Selected excerpt:
Asking the Wrong Questions

Question Mark
An engineer I work with likes to say, “Bad requests yield bad data.”

Asking wrong questions can lead us in wrong directions.

I ran a series of posts about a year ago trying to answer the question, “What makes a church a church?” A Pastor? A Church building? A certain number of people? A religous service?

Then I realized I AM the church, and my original question didn’t make sense. A better question might have been, “What makes a meeting of the church a church meeting?” And I might answer that with: An official service surrounding the Lords Supper (the Eucharest). The New Testament tells us to “do this in remembrance of Him,” but it never tells us to have Sunday School, Youth Group, or Stand-Up Lectures.

We ask, “Why is there so much evil in the world?” when perhaps a better question is, “Why is there so much good in the world?”

We ask, “How can I know more about the Bible or theology?” instead of, “How can I know more about God?”

Stored rows:
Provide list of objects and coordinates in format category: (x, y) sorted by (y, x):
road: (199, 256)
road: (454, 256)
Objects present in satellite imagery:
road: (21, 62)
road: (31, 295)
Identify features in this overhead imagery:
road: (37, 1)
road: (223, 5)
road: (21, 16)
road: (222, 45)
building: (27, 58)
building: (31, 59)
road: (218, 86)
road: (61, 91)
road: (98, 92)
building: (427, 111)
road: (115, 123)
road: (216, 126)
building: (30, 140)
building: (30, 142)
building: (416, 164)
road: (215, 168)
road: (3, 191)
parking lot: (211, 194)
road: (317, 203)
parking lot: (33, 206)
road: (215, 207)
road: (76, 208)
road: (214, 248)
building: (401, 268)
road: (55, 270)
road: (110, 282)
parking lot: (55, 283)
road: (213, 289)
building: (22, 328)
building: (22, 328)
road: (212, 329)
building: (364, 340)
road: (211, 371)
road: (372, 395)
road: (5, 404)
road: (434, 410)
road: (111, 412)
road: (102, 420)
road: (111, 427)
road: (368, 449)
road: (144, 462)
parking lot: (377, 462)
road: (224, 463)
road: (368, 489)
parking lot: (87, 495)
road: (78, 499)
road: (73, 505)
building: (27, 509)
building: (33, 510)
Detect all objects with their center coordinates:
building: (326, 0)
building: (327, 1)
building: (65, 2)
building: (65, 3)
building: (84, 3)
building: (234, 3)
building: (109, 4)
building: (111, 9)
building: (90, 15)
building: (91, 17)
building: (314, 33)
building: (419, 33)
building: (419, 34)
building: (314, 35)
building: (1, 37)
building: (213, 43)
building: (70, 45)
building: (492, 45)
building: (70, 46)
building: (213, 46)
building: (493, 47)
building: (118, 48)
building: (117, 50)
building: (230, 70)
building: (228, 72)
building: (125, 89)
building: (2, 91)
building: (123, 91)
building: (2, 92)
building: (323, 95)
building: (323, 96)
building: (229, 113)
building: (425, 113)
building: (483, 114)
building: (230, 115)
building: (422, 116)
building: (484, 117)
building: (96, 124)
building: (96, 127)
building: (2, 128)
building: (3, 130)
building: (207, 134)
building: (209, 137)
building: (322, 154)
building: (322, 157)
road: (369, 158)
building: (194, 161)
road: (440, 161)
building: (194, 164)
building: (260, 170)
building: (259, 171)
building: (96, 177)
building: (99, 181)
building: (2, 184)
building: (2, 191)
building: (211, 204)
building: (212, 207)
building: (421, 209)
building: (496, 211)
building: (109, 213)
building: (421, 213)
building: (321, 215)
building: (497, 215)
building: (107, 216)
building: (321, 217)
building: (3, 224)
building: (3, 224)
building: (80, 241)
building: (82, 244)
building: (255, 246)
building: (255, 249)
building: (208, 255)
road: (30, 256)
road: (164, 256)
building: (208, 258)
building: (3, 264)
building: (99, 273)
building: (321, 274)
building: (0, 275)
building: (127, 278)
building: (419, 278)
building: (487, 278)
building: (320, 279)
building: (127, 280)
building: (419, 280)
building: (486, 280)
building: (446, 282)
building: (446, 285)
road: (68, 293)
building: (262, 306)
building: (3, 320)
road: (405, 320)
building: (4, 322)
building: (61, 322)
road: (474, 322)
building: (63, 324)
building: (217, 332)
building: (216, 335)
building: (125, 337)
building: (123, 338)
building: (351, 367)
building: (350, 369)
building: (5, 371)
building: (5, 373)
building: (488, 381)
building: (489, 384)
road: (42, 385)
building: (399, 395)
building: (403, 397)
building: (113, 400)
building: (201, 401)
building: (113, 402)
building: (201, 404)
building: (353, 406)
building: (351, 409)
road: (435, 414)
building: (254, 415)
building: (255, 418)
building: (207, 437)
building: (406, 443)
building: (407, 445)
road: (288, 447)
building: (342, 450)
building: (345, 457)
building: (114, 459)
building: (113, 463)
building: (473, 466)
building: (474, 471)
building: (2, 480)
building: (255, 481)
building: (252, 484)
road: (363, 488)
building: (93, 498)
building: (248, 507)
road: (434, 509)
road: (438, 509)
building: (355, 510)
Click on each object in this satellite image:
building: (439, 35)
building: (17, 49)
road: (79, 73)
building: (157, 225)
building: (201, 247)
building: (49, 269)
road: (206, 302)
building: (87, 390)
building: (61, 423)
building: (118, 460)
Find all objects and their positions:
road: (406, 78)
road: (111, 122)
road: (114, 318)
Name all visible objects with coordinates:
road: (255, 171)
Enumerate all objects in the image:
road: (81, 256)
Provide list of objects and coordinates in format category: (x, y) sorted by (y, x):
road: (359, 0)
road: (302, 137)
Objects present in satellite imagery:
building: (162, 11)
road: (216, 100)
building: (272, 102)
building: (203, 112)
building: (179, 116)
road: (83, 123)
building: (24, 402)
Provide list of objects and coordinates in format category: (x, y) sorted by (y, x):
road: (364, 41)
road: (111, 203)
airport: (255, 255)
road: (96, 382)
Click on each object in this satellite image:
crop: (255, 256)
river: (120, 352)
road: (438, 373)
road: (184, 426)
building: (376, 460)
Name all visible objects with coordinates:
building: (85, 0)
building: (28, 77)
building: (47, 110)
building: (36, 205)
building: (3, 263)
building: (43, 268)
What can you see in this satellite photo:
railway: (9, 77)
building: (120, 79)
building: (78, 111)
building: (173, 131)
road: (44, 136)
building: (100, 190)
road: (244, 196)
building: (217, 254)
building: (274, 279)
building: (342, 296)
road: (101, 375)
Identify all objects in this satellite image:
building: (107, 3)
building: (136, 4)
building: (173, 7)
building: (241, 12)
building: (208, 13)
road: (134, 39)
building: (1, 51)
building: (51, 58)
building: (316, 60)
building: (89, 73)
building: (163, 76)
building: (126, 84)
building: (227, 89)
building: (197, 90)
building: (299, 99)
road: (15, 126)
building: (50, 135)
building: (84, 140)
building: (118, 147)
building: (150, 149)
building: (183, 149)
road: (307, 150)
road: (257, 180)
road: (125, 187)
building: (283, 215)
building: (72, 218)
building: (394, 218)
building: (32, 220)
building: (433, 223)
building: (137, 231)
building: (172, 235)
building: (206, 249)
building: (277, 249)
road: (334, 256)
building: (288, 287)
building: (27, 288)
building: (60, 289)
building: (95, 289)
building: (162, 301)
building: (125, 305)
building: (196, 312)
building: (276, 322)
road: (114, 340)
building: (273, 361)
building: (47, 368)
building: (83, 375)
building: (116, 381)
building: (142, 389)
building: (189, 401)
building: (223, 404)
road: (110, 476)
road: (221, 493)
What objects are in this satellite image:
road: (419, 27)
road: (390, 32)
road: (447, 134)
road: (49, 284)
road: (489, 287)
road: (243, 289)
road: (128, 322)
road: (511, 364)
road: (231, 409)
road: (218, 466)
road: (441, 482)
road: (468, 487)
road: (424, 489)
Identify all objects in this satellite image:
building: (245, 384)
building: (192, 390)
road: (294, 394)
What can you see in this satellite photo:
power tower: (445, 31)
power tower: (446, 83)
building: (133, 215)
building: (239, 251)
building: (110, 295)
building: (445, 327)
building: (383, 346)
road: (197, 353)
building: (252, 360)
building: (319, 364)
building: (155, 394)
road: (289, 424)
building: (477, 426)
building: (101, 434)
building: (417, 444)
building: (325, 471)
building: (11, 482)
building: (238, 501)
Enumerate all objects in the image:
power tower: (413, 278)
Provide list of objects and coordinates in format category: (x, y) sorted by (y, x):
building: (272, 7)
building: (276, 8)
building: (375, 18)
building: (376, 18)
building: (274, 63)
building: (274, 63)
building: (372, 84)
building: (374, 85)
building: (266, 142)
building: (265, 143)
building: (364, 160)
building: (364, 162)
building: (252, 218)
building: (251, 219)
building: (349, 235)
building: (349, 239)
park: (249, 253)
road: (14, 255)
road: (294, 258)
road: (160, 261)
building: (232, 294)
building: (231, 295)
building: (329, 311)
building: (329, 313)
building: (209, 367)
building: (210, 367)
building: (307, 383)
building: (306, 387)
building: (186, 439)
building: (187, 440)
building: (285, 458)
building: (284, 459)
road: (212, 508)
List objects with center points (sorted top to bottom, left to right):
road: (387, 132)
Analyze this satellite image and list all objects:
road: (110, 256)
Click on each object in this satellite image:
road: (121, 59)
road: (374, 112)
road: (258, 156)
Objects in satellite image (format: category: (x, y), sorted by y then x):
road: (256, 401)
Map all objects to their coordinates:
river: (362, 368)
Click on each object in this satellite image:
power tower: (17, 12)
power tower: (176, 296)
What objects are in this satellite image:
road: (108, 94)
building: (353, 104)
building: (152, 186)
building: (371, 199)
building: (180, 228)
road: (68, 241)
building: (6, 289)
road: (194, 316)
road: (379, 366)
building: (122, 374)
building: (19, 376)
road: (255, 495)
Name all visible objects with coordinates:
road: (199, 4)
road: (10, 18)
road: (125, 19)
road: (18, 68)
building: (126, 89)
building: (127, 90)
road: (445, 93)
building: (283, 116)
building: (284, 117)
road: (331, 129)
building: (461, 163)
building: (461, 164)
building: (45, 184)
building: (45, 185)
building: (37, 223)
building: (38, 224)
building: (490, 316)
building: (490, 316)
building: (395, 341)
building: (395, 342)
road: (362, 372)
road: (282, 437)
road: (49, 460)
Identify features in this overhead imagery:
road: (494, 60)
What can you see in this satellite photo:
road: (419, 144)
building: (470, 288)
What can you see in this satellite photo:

What you should do: Write out the whole post on asking the wrong questions word for word. The items above were taken from a separate source.

Full response:
Asking the Wrong Questions

Question Mark
An engineer I work with likes to say, “Bad requests yield bad data.”

Asking wrong questions can lead us in wrong directions.

I ran a series of posts about a year ago trying to answer the question, “What makes a church a church?” A Pastor? A Church building? A certain number of people? A religous service?

Then I realized I AM the church, and my original question didn’t make sense. A better question might have been, “What makes a meeting of the church a church meeting?” And I might answer that with: An official service surrounding the Lords Supper (the Eucharest). The New Testament tells us to “do this in remembrance of Him,” but it never tells us to have Sunday School, Youth Group, or Stand-Up Lectures.

We ask, “Why is there so much evil in the world?” when perhaps a better question is, “Why is there so much good in the world?”

We ask, “How can I know more about the Bible or theology?” instead of, “How can I know more about God?”